Participants primarily wanted a recommendation algorithm transparency report to include:
- Information about what they do see, as opposed to what is being filtered out;
- What data is collected and inferred about them to be used in recommendation algorithms, and whether and how that data is shared with external partners;
- What data is obtained from other sources to be used in recommendation algorithms and from whom; and
- Whether and how they can (or cannot) make changes to an algorithm and the data it uses.
They wanted the information presented to them to be:
- Specific—to clearly explain the choices made by platforms when creating recommendation algorithms and how it would impact them, and to avoid general phrasing such as “to improve user experiences;”
- Direct—to include data-driven, to-the-point information that does not attempt to frame platform recommendation systems or data collection practices in an overly positive light; and
- Demonstrated—to include specific examples of how a given recommendation was made (e.g., “you are seeing this because you follow the cosmetic brand x”), attached to a more general description of how the recommendation algorithm works.
Study 2 introduced several ways to present recommendation algorithm transparency reports that may differ from what one might initially expect. We found that participants were particularly positive about transparency reports that were:
- Visual—Information that was presented graphically allowed participants to gain and process lots of information about the topic by quickly skimming the report;
- Interactive—Participants were excited about interactive designs that allowed them to “play around” with aspects of the algorithm to better understand its impacts;
- Personalized—While not necessary in every report, participants viewed the personalized nature of prototypes as more engaging and more inviting than general information about how a recommendation algorithm works; and
- Controllable—Once participants learned about how a recommendation algorithm worked, they appreciated when they were also able to exert control over it, especially around what personal data it incorporated.

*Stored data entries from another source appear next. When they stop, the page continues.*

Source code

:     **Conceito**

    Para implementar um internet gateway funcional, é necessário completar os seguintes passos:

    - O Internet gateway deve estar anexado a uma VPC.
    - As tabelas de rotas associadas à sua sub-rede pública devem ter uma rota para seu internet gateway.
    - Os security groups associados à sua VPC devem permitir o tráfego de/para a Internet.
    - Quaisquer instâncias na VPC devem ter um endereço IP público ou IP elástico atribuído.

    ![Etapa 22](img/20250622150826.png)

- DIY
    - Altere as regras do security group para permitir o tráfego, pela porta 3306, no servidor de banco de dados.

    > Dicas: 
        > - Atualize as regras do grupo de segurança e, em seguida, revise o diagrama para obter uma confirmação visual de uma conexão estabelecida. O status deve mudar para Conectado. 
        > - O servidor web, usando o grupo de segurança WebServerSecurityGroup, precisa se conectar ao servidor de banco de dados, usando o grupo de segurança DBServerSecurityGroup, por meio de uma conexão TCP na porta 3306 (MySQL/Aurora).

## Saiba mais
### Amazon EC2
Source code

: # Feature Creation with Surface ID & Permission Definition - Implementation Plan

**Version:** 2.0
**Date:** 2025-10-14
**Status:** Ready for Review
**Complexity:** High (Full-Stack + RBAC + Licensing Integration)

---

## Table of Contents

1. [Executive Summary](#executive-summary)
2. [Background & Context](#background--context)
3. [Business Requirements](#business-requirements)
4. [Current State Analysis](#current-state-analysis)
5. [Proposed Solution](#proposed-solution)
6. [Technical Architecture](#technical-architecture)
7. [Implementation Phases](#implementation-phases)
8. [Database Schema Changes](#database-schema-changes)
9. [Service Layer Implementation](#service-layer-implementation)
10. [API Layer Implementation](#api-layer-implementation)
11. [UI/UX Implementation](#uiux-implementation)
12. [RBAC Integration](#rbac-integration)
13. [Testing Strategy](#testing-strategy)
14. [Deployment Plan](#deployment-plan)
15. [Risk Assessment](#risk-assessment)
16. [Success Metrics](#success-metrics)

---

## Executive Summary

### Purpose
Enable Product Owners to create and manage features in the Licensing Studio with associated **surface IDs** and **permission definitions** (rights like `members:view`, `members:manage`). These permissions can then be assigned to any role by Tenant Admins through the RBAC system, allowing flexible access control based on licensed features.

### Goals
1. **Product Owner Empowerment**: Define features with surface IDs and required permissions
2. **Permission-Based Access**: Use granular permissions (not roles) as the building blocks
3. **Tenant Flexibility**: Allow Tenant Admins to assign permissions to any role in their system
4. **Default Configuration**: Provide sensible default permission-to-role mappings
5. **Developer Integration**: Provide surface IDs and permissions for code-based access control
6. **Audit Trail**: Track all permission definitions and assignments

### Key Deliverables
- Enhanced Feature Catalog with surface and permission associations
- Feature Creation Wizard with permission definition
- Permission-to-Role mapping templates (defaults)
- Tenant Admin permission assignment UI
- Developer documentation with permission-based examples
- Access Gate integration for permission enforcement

In summary, this work provides the perspectives of everyday social media users and identifies their needs and values that future recommendation algorithm transparency reports should support. There is no single right way to provide an algorithmic transparency report, and, therefore, we are not offering a template or recommendation for how every social media platform should provide recommendation algorithm transparency.
Rather, these perspectives are critical for social media platforms to consider, as users have a right to choose what content they consume online. Implementing meaningful forms of recommendation algorithm transparency can increase people’s trust in platforms and contribute to a safer ecosystem of transparent and accountable social media platforms.